A Nova Scotia man who was charged with his mother’s murder is seeking justice after a so-called Mr. Big sting operation led to an alleged confession he maintains was a lie.

John Buckley was arrested a week after his mother, 57-year-old Victoria Brauns-Buckley, was found dead in her home in Chester Basin, N.S., on March 2, 2012.

“I was 18 but nobody ever talked to me. Nobody ever asked me how I felt,” Buckley tells CTV News. “I was just like, ‘Yeah, I’m fine.’ No. My mother was just killed, obviously I’m not fine. Could somebody talk to me and explain to me what’s going on?”

Buckley was charged with second-degree murder in his mother’s death, but he says they had a good relationship, and he would never have wanted to hurt her.

“They questioned me. I told them what happened. I told them I was not home,” says Buckley.

“I came home and I found her and I just didn’t, I couldn’t think, you know. I found her, I came in, I went to the other side of the house and I freaked. I couldn’t think right. I didn’t call the police right away and right there is not right. You could interpret that, you know, it looks bad on me.”

The Crown withdrew its case in December 2012, saying there wasn’t enough evidence to obtain a conviction.

Buckley says he tried to pick up the pieces of his life and moved to Montreal for a fresh start. He took some high school courses and hoped to join the military.

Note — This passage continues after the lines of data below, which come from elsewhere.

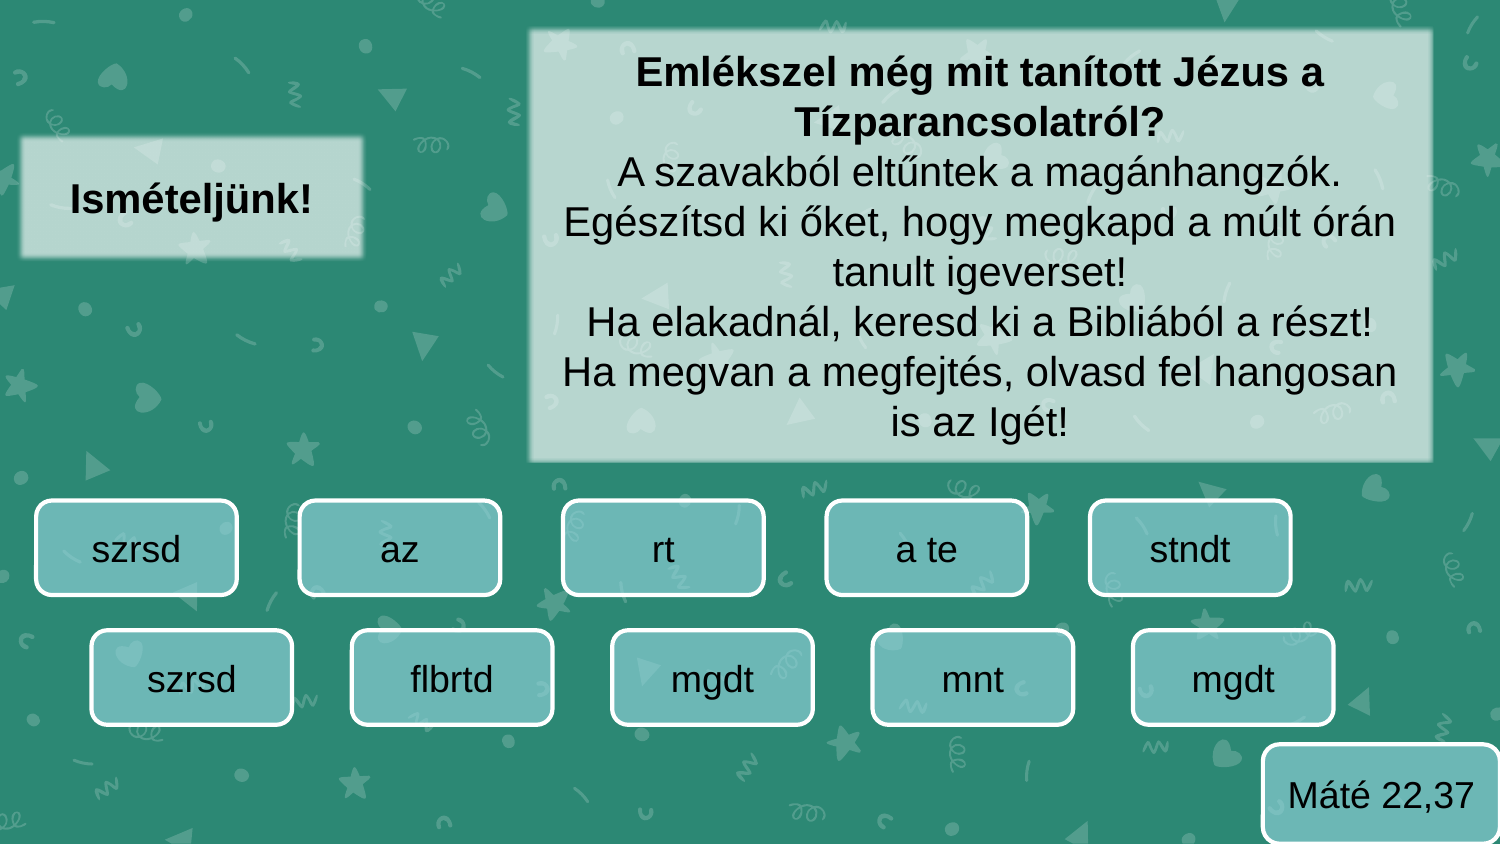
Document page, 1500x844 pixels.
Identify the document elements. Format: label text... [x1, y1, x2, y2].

text_box mnt [870, 628, 1076, 727]
text_box mgdt [610, 628, 815, 727]
text_box flbrtd [349, 628, 555, 727]
text_box rt [560, 498, 766, 598]
text_box Máté 22,37 [1260, 742, 1500, 844]
text_box Emlékszel még mit tanított Jézus a Tízparancsolatról? A szavakból eltűntek a magánhangzók. Egészítsd ki őket, hogy megkapd a múlt órán tanult igeverset! Ha elakadnál, keresd ki a Bibliából a részt! Ha megvan a megfejtés, olvasd fel hangosan is az Igét! [532, 31, 1431, 459]
text_box a te [824, 498, 1030, 598]
text_box stndt [1087, 498, 1293, 598]
text_box Ismételjünk! [23, 139, 361, 256]
text_box mgdt [1130, 628, 1336, 727]
text_box az [297, 498, 503, 598]
text_box szrsd [89, 628, 295, 727]
text_box szrsd [33, 498, 239, 598]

While looking for work, he says he found something that led him to where he is today.

“Everything was played out really well and it was believable and I believed it down to the last minute,” says Buckley.

He says he first worked in a warehouse and then delivered odd things, like espresso machines. Meanwhile, he was becoming close to his colleagues. Within months, Buckley says he was asked to do things outside the law.

“Them telling me they’d be involved in things worse than murder, you know, just, my mind was running wild,” he says. “So, I was scared to death of these people, so, you know, they never put a gun to my head so they can get away with it.”

It turns out it was an undercover operation by the RCMP to encourage Buckley to confess to murdering his mother, and it came with a price tag of $300,000.

Six months into the Mr. Big sting operation, police say they finally got a confession out of Buckley. According to court documents, they told him they would ensure someone else would take the fall for his mother’s murder.

Buckley was then arrested a second time, in April 2016, and this time he was charged with first-degree murder in his mother’s death.

He pleaded not guilty to the crime and was set to face a jury trial in Nova Scotia Supreme Court. But the case was dismissed in January after a judge decided the confession obtained by the RCMP through the Mr. Big sting operation was not admissible.

“I’ve done everything I can in the last five years to prove that I’m innocent,” says Buckley.

It has been 53 days since Buckley was released from custody, but he says there’s nothing free about his life today. Now he is seeking justice of his own, saying he would like compensation from the RCMP.

He says he has also approached the Nova Scotia Human Rights Commission.

“I explained everything to them, like what happened, and they just told me they don’t do that and referred me to somebody else,” says Buckley. “The same, with all the lawyers I’ve spoken to, all the civil litigators … a lot of criminal lawyers and they all just referred me down the line to another one and another one and then it just ends with someone saying, ‘Sorry, we can’t help you.’”

CTV News reached out to the RCMP for comment on both Buckley’s case, and on the Mr. Big technique, as well as to ask whether Buckley is the only suspect in his mother’s murder. The RCMP would only say that they “respect the decision of the courts.”

Meanwhile, the Crown has appealed the judge’s decision to toss out the Mr. Big confession. The appeal has been filed, but there’s no date on the docket as to when it will be heard.